• Your assignment:
From the records below, reproduce word for word the lines beginning with the line that contains "ENCYCLOPEDIA" and running through the line that contains "Deportation Dispute", including both of those lines.
########################################
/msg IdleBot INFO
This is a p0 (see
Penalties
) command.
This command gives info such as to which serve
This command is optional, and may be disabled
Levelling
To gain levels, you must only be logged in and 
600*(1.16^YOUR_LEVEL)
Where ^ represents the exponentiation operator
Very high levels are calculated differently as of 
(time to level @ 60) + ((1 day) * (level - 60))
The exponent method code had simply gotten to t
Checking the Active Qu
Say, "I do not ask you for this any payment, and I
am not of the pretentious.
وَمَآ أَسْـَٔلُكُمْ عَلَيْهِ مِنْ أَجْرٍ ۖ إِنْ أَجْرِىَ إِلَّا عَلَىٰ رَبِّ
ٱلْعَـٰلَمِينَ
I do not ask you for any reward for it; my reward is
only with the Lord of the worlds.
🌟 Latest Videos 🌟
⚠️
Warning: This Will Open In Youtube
########################################
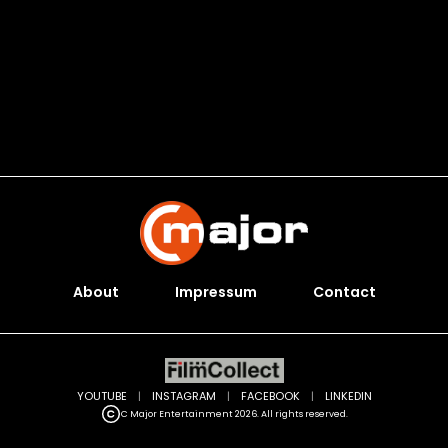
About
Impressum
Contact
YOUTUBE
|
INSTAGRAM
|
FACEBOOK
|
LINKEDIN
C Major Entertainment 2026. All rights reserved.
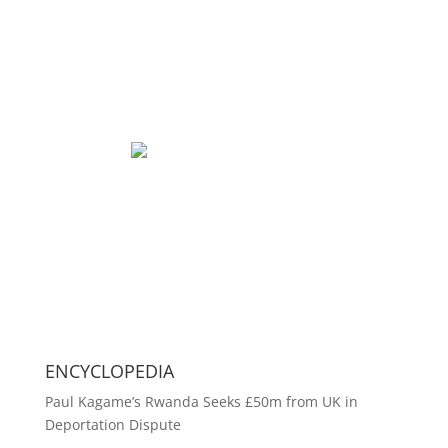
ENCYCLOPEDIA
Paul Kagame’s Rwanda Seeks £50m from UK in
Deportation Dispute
########################################
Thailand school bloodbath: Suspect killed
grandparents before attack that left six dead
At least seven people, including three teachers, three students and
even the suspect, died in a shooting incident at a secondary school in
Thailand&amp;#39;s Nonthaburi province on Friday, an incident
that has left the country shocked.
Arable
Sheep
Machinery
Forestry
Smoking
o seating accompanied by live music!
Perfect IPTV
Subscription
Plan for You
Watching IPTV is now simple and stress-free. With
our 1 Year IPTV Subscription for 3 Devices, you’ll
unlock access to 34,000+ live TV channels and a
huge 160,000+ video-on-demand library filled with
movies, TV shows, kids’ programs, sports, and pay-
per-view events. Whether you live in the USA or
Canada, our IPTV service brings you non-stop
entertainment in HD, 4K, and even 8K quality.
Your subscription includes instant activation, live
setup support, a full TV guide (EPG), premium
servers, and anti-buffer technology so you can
########################################
• Solution for this problem:
ENCYCLOPEDIA
Paul Kagame’s Rwanda Seeks £50m from UK in
Deportation Dispute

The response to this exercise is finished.